Für mich war die Ermordung John Lennons eine Art „musikalisches Erweckungserlebnis“. Ich war frische 15, musikalisch wenig interessiert. Es gab da einige Freunde, die von ihren größeren Brüdern mit Musik aller Art bekannt gemacht wurden. Einer hatte einen Keller, der gänzlich mit QUEEN-Postern übersät war. Andere spielten mir rotzigen Punk-Lärm vor. Und es gab da ein Mädchen in meiner Klasse, deren älterer (!!!) Freund ein großer Fan von Frank Zappa war. Sie war es auch, die mir die Bedeutung von Zappas Hit „Bobby Brown“ nahebrachte. Seis drum, das alles berührte mich so wenig wie auch die Musik, die es in den Samstagabend-Fernsehshows zu hören gab, die ich mit meiner Familie anzuschauen gewöhnt war. Viel mehr beschäftigte ich mich mit dem unglaublich explosiven Wüten, das sich in meiner (nennen wirs mal:) Körpermitte abspielte und zunehmend mein gesamtes Denken und Fühlen in Anspruch nahm. Bis zu jenem 8. Dezember 1980, morgens im wie üblich überfüllten Bus, der mich in die nächstgelegene Stadt zur Schule bringen sollte. Ich ergatterte einen Platz, direkt hinter dem Busfahrer, der das Radio recht laut aufgedreht hatte. Das „christliche Wort zum Tag“ war gerade vorbei, die Nachrichten kündeten von der Ermordung eines Beatles.

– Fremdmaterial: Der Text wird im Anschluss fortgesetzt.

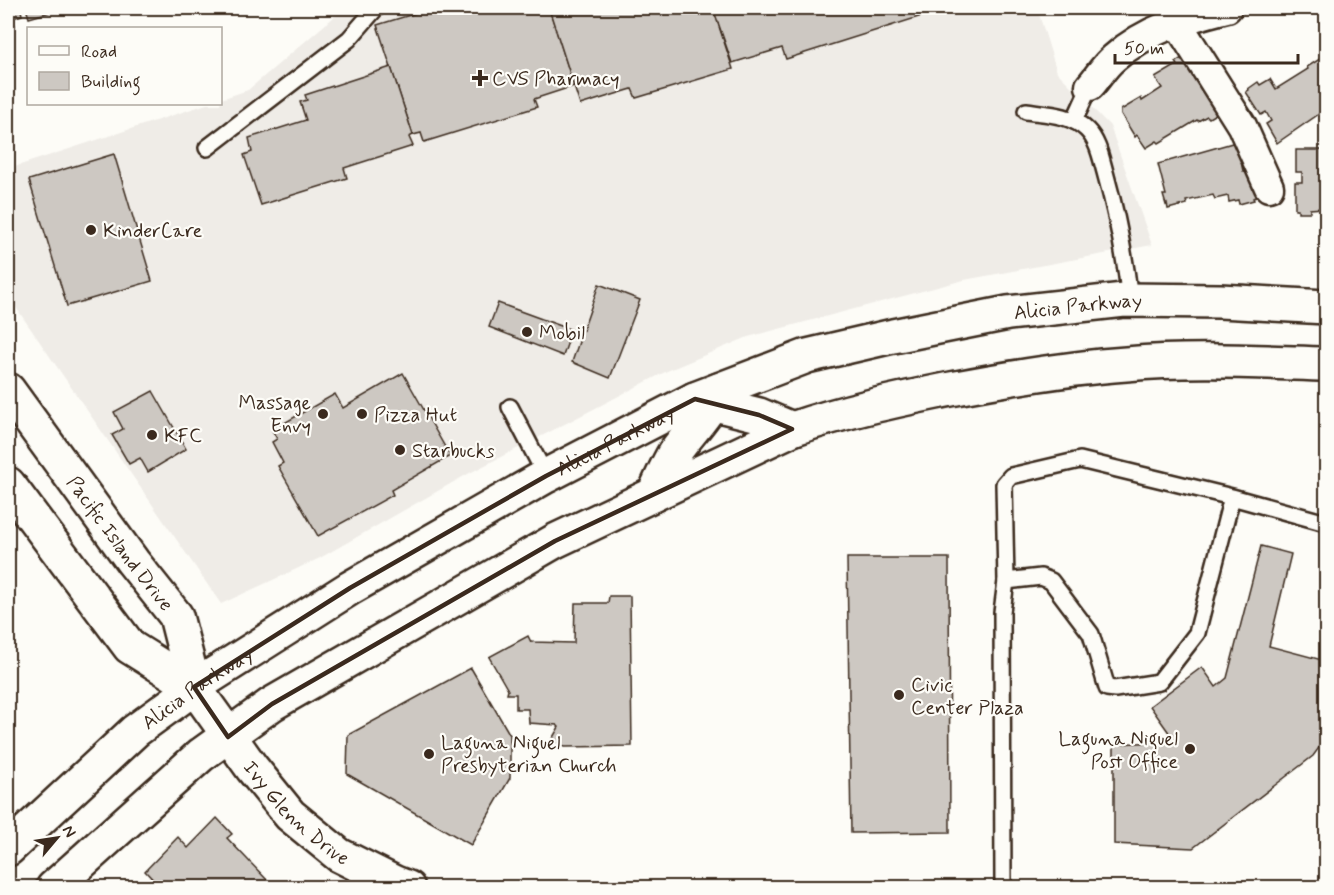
<svg xmlns="http://www.w3.org/2000/svg" width="1334" height="895" font-family="Mynerve,sans-serif">
<style>
.built{fill:#efece7}
.building{fill:#cdc8c2;stroke:#3b2a1e;stroke-width:1.5}
.lines{fill:none;stroke-linecap:round;stroke-linejoin:round}
.lane-casing{stroke:#3b2a1e;stroke-width:20}
.street-casing{stroke:#3b2a1e;stroke-width:33}
.secondary-casing{stroke:#3b2a1e;stroke-width:38}
.primary-casing{stroke:#3b2a1e;stroke-width:38}
.lane{stroke:#fdfcf7;stroke-width:15}
.street{stroke:#fdfcf7;stroke-width:28}
.secondary{stroke:#fdfcf7;stroke-width:33}
.primary{stroke:#fdfcf7;stroke-width:33}
.marked{fill:none;stroke:#3b2a1e;stroke-width:4.5;stroke-linejoin:round}
.poi-dot{fill:#3b2a1e;stroke:#fdfcf7;stroke-width:2}
.labels{text-anchor:middle;stroke-width:4.5;stroke-linejoin:round;paint-order:stroke}
.poi-label{font-size:20px;fill:#3b2a1e;stroke:#fdfcf7;text-anchor:start}
.street-label{font-size:20px;fill:#3b2a1e;stroke:#fdfcf7}
</style>
<rect width="100%" height="100%" fill="#fdfcf7"/>
<filter id="ink" filterUnits="userSpaceOnUse"><feTurbulence type="fractalNoise" baseFrequency=".0167" numOctaves="2"/><feDisplacementMap in="SourceGraphic" scale="12" xChannelSelector="R" yChannelSelector="G"/><feConvolveMatrix kernelMatrix="1 2 1 2 8 2 1 2 1" color-interpolation-filters="sRGB"/></filter>
<g filter="url(#ink)">
<polygon class="built" points="349,8 1037,8 1057,72 1110,126 1152,245 964,280 748,337 667,371 466,475 320,558 221,604 8,296 8,169 207,104 220,104 221,99 248,90 341,11"/>
<g class="building">
<polygon points="8,8 64,8 29,18 26,8 21,10 22,15 13,18 15,26 9,27 9,31 8,31"/>
<polygon points="433,8 549,8 574,86 534,99 537,107 424,142 421,133 413,135 377,25"/>
<polygon points="566,8 713,8 733,69 636,98 632,89 580,105 550,12"/>
<polygon points="713,8 941,8 941,10 786,59 782,48 732,63"/>
<polygon points="1326,55 1326,109 1277,143 1266,124 1271,121 1266,112 1261,115 1246,92 1249,90 1248,89 1258,82 1260,85 1270,79 1276,89 1308,69 1307,67"/>
<polygon points="1186,56 1224,109 1209,118 1207,116 1198,121 1197,120 1159,143 1157,141 1146,148 1137,135 1135,137 1121,114 1121,110 1141,98 1142,101 1162,88 1155,78 1177,65 1175,62"/>
<polygon points="391,67 413,135 409,137 413,146 344,168 347,178 261,205 244,155 252,152 249,138 306,120 300,102 307,100 305,95"/>
<polygon points="1243,140 1248,161 1241,162 1243,171 1250,170 1257,197 1253,198 1254,200 1239,204 1238,200 1229,202 1228,196 1215,199 1213,195 1186,201 1187,204 1168,209 1167,204 1166,205 1163,195 1166,195 1158,164"/>
<polygon points="1296,150 1324,150 1324,153 1326,153 1326,198 1323,198 1323,208 1310,209 1310,212 1298,212 1298,209 1295,209 1295,182 1302,182 1302,172 1296,172"/>
<polygon points="114,154 152,281 67,306 29,180"/>
<polygon points="599,284 640,300 610,378 572,362"/>
<polygon points="498,303 572,330 563,356 489,327"/>
<polygon points="403,373 450,456 391,490 393,495 318,536 278,466 283,463 272,442 277,439 272,430 335,394 343,408"/>
<polygon points="153,391 186,449 148,472 140,458 129,464 112,435 123,429 114,412"/>
<polygon points="1261,546 1291,554 1269,646 1326,661 1326,733 1324,741 1313,756 1193,848 1114,844 1114,744 1161,742 1170,734 1150,706 1202,667 1216,687 1227,678"/>
<polygon points="847,558 949,558 950,832 851,833"/>
<polygon points="609,596 630,596 632,746 565,747 552,739 559,727 557,725 529,723 528,709 516,709 516,694 507,694 508,690 489,657 528,636 531,642 574,643 575,603 608,603"/>
<polygon points="471,668 510,735 510,778 471,845 347,774 348,735"/>
<polygon points="217,818 232,834 227,838 268,881 260,888 161,888 145,871 178,837 188,848"/>
</g>
<g class="lines">
<defs>
<g id="lane">
<path d="M1026,111C1047,114 1071,114 1087,130C1098,141 1101,158 1105,172C1117,215 1125,256 1130,300"/>
<polyline points="1074,121 1090,86"/>
<polyline points="207,148 349,39 376,8"/>
<polyline points="510,407 546,476"/>
<polyline points="1232,497 1197,633 1159,682 1115,689 1107,688 1091,634 1051,581 1041,577 1006,581 1004,484 1011,476 1080,460 1232,497 1326,523"/>
<polyline points="1003,888 1002,612 1006,581"/>
</g>
<g id="street">
<polyline points="1176,21 1242,126 1269,187"/>
<path d="M1090,86C1098,77 1105,65 1114,58C1146,29 1187,18 1227,8"/>
</g>
<g id="secondary">
<path id="s1" d="M8,390L133,562L176,616L194,687L252,768L290,815L339,855L395,883L408,888"/>
<polyline points="8,484 130,647 194,687"/>
</g>
<g id="primary">
<polyline points="695,399 759,415 792,429"/>
<path d="M654,494C661,480 667,465 675,452C690,431 708,414 719,390"/>
<path id="s2" d="M8,849L135,731L205,680L350,588L546,476L695,399L807,356L893,336L1008,313L1124,300L1220,301L1326,307"/>
<path d="M53,888L201,755L272,704L555,541L792,429C844,411 897,400 951,389C1009,378 1067,368 1126,364C1193,358 1260,362 1326,364"/>
</g>
</defs>
<use href="#lane" class="lane-casing"/>
<use href="#street" class="street-casing"/>
<use href="#secondary" class="secondary-casing"/>
<use href="#primary" class="primary-casing"/>
<use href="#lane" class="lane"/>
<use href="#street" class="street"/>
<use href="#secondary" class="secondary"/>
<use href="#primary" class="primary"/>
</g>
</g>
<path class="marked" d="M695,399L759,415L792,429L555,541L272,704L228,737L194,687L350,588L546,476Z"/>
<g class="poi-dot">
<path d="M477 69h6v6h6v6h-6v6h-6v-6h-6v-6h6z"/>
<circle cx="91" cy="230" r="6"/>
<circle cx="527" cy="332" r="6"/>
<circle cx="323" cy="414" r="6"/>
<circle cx="362" cy="414" r="6"/>
<circle cx="152" cy="435" r="6"/>
<circle cx="400" cy="450" r="6"/>
<circle cx="899" cy="695" r="6"/>
<circle cx="1190" cy="749" r="6"/>
<circle cx="429" cy="754" r="6"/>
</g>
<g class="labels">
<g class="poi-label">
<text x="492" y="85">CVS Pharmacy</text>
<text x="103" y="237">KinderCare</text>
<text x="539" y="339">Mobil</text>
<text x="311" y="409" text-anchor="end">Massage<tspan x="311" dy="23">Envy</tspan></text>
<text x="374" y="421">Pizza Hut</text>
<text x="164" y="442">KFC</text>
<text x="412" y="457">Starbucks</text>
<text x="911" y="691">Civic<tspan x="911" dy="23">Center Plaza</tspan></text>
<text x="1178" y="745" text-anchor="end">Laguna Niguel<tspan x="1178" dy="23">Post Office</tspan></text>
<text x="441" y="749">Laguna Niguel<tspan x="441" dy="23">Presbyterian Church</tspan></text>
</g>
<g class="street-label">
<text dy="7" stroke="none"><textPath href="#s2" startOffset="1221">Alicia Parkway</textPath></text>
<text dy="7" stroke="none"><textPath href="#s2" startOffset="735">Alicia Parkway</textPath></text>
<text dy="7" stroke="none"><textPath href="#s1" startOffset="190">Pacific Island Drive</textPath></text>
<text dy="7" stroke="none"><textPath href="#s2" startOffset="249">Alicia Parkway</textPath></text>
<text dy="7" stroke="none"><textPath href="#s1" startOffset="518">Ivy Glenn Drive</textPath></text>
</g>
</g>
<rect width="1334" height="895" fill="none" stroke="#fdfcf7" stroke-width="30"/>
<rect x="15" y="15" width="1304" height="865" fill="none" stroke="#3b2a1e" stroke-width="2" filter="url(#ink)"/>
<rect x="27" y="27" width="195" height="78" fill="#fdfcf7" stroke="#afa8a0" stroke-width="1.5"/>
<rect x="39" y="46" width="30" height="9" fill="#fdfcf7" stroke="#afa8a0" stroke-width="1.5"/>
<text x="81" y="57" font-size="18" fill="#3b2a1e">Road</text>
<rect x="39" y="72" width="30" height="18" fill="#cdc8c2" stroke="#afa8a0" stroke-width="1.5"/>
<text x="81" y="87" font-size="18" fill="#3b2a1e">Building</text>
<g transform="translate(57 838) rotate(61)" stroke="#fdfcf7" stroke-width="4.5" paint-order="stroke">
<path d="M0-4.5L10 22L0 15L-10 22Z" fill="#3b2a1e"/>
<text y="-9" font-size="16" font-weight="bold" text-anchor="middle" fill="#3b2a1e">N</text>
</g>
<path d="M1115 54v9h183v-9" fill="none" stroke="#3b2a1e" stroke-width="3"/>
<text x="1124" y="54" font-size="18" fill="#3b2a1e" stroke="#fdfcf7" stroke-width="4.5" paint-order="stroke">50 m</text>
</svg>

Ich dachte in dem Moment daran, dass meine Cousine Hanna mir immer vergeblich beizubringen versucht hatte, wer denn nun wer von den Beatles auf den Hüllen ihrer Platten war. Einer von denen war tot. Schlimm. Sowas konnte auch nur in Amerika passieren. Weiter beschäftigte mich das nicht.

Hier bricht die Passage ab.